If you’ve been following the blogs I write here at families.com (Fatherhood and Education) for any length of time you’ve no doubt noticed the almost singular anxiety and focus I’ve had since the beginning of summer. I’m currently working towards a doctorate in fine arts and it turns out that after you’ve passed all of your classes you still need to pass a particularly nasty sequence of tests to additionally prove that they should allow you to write that big paper (dissertation) and maybe (just maybe) award you a degree. So for the entire summer my wife would take our son to the pool, to the mall, or to visit friends and family while leaving me to the dungeon of reprising four years of graduate work. Part one of my testing had finally come.
It’s no surprise that I felt like a worthless husband and father throughout the process (and continue to feel that way sometimes). I was put in the position of largely abandoning my family for the continued pursuit of education (for the purpose of future employment). While we agreed that this was the path our family was to take it did not make the decision any easier (and the task itself was certainly still hard). So when the time finally came to engage part one of the testing I was not especially anxious but more accurately anticipating some form of relief, not only for myself but for my family.

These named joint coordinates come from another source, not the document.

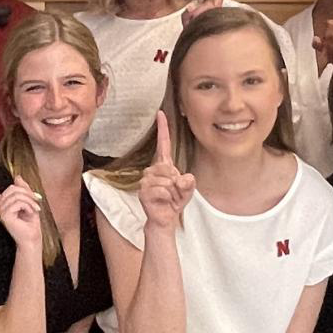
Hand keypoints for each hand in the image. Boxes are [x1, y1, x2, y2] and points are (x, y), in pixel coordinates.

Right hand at [0, 168, 43, 251]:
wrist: (32, 237)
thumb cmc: (30, 222)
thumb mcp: (28, 201)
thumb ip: (23, 188)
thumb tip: (17, 176)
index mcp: (1, 203)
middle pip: (12, 188)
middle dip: (27, 193)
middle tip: (36, 202)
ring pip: (17, 194)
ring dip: (30, 200)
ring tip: (34, 209)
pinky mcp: (4, 215)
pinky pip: (18, 202)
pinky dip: (29, 205)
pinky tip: (29, 212)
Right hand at [138, 111, 195, 228]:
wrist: (165, 219)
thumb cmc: (174, 201)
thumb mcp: (188, 190)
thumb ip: (189, 182)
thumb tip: (181, 178)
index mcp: (164, 165)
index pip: (163, 144)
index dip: (162, 128)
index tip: (160, 113)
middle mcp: (152, 170)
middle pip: (169, 168)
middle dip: (177, 183)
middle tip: (175, 193)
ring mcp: (146, 180)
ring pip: (167, 180)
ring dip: (173, 192)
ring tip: (169, 198)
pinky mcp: (143, 191)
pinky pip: (162, 190)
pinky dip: (168, 197)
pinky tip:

The mornings (yes, two days for part one) weren’t especially hectic. I must admit, however, that I would have been more comfortable reviewing my notes in the mornings rather than changing diapers, packing a diaper bag, and locating our babysitter in the wee hours of the morning. After the testing periods were completed (they have yet to be evaluated) I did feel a form of relief that extended through the weekend. I really felt that I was able to spend time with my family without an undercurrent of worry (or a feeling that I should be studying). Needless to say, we’re all very excited for the testing period to conclude. Dad needs to read some children’s books for a while.